Kaynak Metin:
----

Diyarbakır milletvekili İdris Baluken’in duruşması 6 Aralık’ta Diyarbakır’da gerçekleşecek. HDP Diyarbakır İl Eş Başkanı Camcı, bu duruşmaya katılacaklarını duyurdu. Aynı gün Ankara’da ise milletvekilliği düşürülen Figen Yüksekdağ’ın duruşması var.
Bir gün sonra ise HDP Eş Genel Başkanı Selahattin Demirtaş’ın mahkemede hazır bulunması bekleniyor. Demirtaş, tutuklandığı günden bu yana ilk kez bir duruşmaya katılacak. Talep etmesine rağmen yargılandığı davalardan güvenlik gerekçesiyle şimdiye kadar mahkemeye getirilmesi mümkün olmamıştı. Davaların kimine SEGBİS ile ancak katılabildi. Tutuklu bulunduğu davanın duruşması için ise Ankara’ya getirilmesi bekleniyor.
Diyarbakır’da 6-7 Aralık tarihlerinde görülecek davalarla ilgili açıklamanın bir benzeri de Ankara’da yapıldı. Burada da davaların önemine vurgu yapıldı ve katılım talep edildi.
Diyarbakır ve Ankara’da yapılan açıklamaların hemen ardından, HDP’li 19 milletvekili hakkında fezleke hazırlandığı ve fezlekelerin Adalet Bakanlığı’na iletildiği bilgisi ulaştı. Fezlekede gerekçe olarak 19 milletvekillinin, 2 Mayıs 2016’da “dokunulmazlıkların kaldırılması” görüşmelerini Meclis’te slogan atarak protesto etmeleri gösterilmişti.. Fezlekede, dokunulmazlıklarla ilgili düzenlemenin Anayasa Komisyonu’ndaki görüşmeleri sırasında, komisyonu terk eden milletvekillerinin toplu bir şekilde Yeni Halkla İlişkiler Binası’ndan grup toplantı salonuna gidişleri sırasında “Direne direne kazanacağız” ve “Bijî Serok Apo” sloganlarını attıkları iddia edildi.

----

Yazılı İstek 1:
Kaynak metinde "Diyarbakır’da 6-7 Aralık" sözleriyle başlayıp "katılım talep edildi." sözleri de dahil olmak üzere bu sözlerle biten bölümü değiştirmeden tekrar edin.
Yazılı İstek 2:
Kaynak metinde "Bir gün sonra ise HDP Eş Genel Başkanı" diye başlayan paragrafı, temel bilgilerini koruyarak maddeler hâlinde yeniden yazın.
Yazılı İstek 3:
HDP milletvekillerinin duruşmalarını anlatan kaynak metnin devamını, son cümlesinden sonrasını yazarak getirin.

----

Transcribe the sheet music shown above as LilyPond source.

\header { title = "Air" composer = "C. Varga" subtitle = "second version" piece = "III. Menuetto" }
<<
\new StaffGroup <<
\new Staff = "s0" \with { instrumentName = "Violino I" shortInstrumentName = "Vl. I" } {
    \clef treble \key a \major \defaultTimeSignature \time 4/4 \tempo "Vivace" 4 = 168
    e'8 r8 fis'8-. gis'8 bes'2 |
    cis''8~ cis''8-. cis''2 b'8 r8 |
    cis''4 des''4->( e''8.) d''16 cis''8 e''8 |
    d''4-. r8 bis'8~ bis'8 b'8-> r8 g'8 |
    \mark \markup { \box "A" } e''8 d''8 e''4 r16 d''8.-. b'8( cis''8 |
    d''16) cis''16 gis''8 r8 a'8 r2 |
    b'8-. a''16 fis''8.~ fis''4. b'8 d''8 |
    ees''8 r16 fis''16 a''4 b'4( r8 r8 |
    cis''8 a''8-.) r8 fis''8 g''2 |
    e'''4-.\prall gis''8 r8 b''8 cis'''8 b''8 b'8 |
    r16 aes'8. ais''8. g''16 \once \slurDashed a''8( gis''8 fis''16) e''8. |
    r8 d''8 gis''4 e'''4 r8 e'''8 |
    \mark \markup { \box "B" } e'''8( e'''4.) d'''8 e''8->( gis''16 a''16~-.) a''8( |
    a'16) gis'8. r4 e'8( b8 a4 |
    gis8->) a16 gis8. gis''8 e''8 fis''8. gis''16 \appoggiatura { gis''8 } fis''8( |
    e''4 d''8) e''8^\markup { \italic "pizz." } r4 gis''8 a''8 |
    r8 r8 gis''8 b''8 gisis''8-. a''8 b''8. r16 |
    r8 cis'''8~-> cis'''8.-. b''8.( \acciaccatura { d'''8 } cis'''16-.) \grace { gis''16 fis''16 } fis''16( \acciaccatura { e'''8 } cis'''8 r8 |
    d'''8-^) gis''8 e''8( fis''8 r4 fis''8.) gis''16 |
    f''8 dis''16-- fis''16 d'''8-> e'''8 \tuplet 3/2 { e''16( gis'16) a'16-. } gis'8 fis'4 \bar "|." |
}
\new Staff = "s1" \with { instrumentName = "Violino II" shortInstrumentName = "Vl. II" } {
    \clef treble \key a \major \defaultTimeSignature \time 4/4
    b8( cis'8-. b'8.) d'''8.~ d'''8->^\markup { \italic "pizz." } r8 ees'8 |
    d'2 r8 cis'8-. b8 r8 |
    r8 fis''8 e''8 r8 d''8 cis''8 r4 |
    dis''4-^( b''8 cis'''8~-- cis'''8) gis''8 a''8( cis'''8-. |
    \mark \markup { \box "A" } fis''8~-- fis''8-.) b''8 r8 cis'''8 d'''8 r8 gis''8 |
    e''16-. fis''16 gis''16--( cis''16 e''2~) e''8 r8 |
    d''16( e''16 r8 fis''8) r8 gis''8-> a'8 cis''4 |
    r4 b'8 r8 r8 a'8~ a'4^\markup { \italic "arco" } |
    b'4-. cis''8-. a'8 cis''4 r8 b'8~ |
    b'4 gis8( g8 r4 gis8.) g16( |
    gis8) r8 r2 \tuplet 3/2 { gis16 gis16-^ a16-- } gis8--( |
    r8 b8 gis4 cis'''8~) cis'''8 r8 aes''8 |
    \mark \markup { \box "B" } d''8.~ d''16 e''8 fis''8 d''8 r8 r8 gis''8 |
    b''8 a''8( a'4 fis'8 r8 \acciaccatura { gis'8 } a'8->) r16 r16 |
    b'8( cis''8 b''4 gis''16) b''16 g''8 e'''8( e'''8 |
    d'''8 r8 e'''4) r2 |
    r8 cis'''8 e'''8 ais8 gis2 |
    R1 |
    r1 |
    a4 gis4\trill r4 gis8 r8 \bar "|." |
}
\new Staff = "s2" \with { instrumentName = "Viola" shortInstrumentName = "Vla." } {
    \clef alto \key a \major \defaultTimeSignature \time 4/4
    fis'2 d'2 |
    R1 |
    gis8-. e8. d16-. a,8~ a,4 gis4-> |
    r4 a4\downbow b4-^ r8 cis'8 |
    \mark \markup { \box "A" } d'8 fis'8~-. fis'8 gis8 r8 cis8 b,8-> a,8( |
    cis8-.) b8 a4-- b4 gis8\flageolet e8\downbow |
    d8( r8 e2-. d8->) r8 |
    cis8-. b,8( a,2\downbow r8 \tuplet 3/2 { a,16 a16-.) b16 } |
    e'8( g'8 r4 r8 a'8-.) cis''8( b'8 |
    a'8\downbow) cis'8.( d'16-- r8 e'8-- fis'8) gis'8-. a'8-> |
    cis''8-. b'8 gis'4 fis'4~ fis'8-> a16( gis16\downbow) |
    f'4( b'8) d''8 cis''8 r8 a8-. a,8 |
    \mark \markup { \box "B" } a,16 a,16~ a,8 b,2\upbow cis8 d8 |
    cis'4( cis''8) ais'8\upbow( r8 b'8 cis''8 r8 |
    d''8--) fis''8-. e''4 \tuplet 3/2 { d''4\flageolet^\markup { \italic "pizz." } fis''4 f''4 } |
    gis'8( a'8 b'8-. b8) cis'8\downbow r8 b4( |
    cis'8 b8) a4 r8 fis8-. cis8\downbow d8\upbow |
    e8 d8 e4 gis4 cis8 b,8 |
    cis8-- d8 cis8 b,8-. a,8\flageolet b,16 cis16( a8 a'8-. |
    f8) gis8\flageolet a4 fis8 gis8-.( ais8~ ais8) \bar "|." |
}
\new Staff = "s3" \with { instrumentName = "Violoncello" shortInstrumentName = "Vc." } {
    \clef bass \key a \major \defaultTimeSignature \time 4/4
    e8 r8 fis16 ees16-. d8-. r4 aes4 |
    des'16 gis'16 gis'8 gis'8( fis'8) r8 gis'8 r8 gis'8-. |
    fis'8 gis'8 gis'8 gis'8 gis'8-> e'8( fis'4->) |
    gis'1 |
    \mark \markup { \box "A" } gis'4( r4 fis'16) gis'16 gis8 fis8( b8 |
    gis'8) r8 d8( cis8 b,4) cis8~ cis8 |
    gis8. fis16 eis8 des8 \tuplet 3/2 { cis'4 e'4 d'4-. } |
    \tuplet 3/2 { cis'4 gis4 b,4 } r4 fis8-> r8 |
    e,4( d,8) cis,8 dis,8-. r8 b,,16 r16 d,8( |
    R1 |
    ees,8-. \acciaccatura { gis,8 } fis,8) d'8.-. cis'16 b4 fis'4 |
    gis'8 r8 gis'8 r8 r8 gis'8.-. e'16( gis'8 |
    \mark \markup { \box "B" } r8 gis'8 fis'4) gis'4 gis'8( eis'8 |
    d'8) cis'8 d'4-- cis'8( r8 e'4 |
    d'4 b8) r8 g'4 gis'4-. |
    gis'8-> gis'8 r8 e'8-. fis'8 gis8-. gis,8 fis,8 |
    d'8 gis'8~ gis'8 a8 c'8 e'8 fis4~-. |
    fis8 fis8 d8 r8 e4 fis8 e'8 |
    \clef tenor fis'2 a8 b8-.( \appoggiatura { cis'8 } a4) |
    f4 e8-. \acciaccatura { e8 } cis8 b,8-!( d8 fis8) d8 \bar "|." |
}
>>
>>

----

Alıştırma Sonucu 1:
Diyarbakır’da 6-7 Aralık tarihlerinde görülecek davalarla ilgili açıklamanın bir benzeri de Ankara’da yapıldı. Burada da davaların önemine vurgu yapıldı ve katılım talep edildi.

Alıştırma Sonucu 2:
- Bir gün sonra HDP Eş Genel Başkanı Selahattin Demirtaş'ın mahkemede hazır bulunması bekleniyor.
- Demirtaş, tutuklandığı günden bu yana ilk kez bir duruşmaya katılacak.
- Talep etmesine rağmen güvenlik gerekçesiyle şimdiye kadar yargılandığı davalarda mahkemeye getirilemedi.
- Davaların bazılarına ancak SEGBİS ile katılabildi.
- Tutuklu bulunduğu davanın duruşması için Ankara'ya getirilmesi bekleniyor.

Alıştırma Sonucu 3:
Haklarında fezleke hazırlanan milletvekillerinin isimlerini hatırlatalım: Dilan Dirayet Taşdemir, Sibel Yiğitalp, Çağlar Demirel, Hüda Kaya, Ayşe Acar Başaran, Adem Geveri, Mithat Sancar, Ferhat Encu, Gülser Yıldırım, İbrahim Ayhan, Garo Paylan, Bedia Özgökçe Ertan, Meral Danış Beştaş, Mahmut Toğrul, Ertuğrul Kürkçü, Mizgin Irgat, Saadeet Becerikli, Nadir Yıldırım ve Ziya Pir.
Konuyla ilgili konuştuğumuz İnsan Hakları Derneği (İHD) Diyarbakır Şubesi Başkanı Raci Bilici, “19 milletvekili hakkında fezleke hazırlanması kaygı verici” olarak nitelendirdi. Bilici, milletvekillerinin protesto haklarını kullandığını, düşüncelerini ifade ettiklerini ve şiddete başvurmadıklarını hatırlatarak, “Aylar önce gerçekleşen bir olayı şimdi gündeme getirmeleri de düşündürücüdür” dedi.
Eş Genel Başkanları dahil 9 HDP’li milletvekilinin hâlâ tutuklu bulunduğunu söyleyen Bilici, “Bu demokratik siyasetin önünü tıkama girişimidir. Siyaset yapanlara yönelik bu baskılar, siyasetçileri susturmak, siyasetçileri siyaset yapamaz hale getirmek anlamına geliyor. Olağanüstü Hal’den sonra başlayan tutuklamalar sadece milletvekilleriyle sınırlı kalmadı bilindiği gibi. HDP’li birçok yönetici gözaltına alındı, tutuklandı. Ancak HDP çalışmalarına devam etti. 19 milletvekili hakkında fezleke hazırlamak, bu koşullarda siyaset yapmaya çalışanları susturmaktır” dedi.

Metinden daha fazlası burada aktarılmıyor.